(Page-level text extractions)
§ §
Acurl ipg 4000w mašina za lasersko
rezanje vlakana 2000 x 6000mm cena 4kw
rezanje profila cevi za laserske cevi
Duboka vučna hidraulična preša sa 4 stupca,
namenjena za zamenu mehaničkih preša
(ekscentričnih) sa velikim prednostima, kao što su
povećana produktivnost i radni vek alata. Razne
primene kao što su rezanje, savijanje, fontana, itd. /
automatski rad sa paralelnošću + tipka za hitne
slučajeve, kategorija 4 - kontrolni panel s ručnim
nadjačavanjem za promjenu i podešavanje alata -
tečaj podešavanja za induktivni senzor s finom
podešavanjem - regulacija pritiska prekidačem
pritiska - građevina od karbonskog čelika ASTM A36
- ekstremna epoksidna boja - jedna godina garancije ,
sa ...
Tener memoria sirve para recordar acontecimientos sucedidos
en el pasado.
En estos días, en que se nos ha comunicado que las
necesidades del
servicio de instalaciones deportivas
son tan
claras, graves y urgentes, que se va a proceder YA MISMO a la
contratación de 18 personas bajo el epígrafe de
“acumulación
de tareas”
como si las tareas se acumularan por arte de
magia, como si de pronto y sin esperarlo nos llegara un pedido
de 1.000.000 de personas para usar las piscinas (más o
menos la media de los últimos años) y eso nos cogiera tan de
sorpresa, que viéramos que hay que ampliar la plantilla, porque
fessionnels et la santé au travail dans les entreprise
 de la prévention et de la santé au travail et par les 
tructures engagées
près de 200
§ §
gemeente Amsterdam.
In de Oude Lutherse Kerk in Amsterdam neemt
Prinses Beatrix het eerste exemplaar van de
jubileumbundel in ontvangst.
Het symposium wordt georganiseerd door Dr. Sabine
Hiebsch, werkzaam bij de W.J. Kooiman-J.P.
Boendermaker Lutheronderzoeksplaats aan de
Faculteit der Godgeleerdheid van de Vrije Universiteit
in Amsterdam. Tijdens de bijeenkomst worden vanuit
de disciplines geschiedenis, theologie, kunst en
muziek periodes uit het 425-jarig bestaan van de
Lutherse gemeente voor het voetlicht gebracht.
§ §
EXERCISE DETAILS: Please copy, exactly and with nothing else, the lines above beginning at the line that has "de disciplines geschiedenis, theologie, kunst" and ending with the line that has "Lutherse gemeente voor".

RESPONSE TO THE TASK:
de disciplines geschiedenis, theologie, kunst en
muziek periodes uit het 425-jarig bestaan van de
Lutherse gemeente voor het voetlicht gebracht.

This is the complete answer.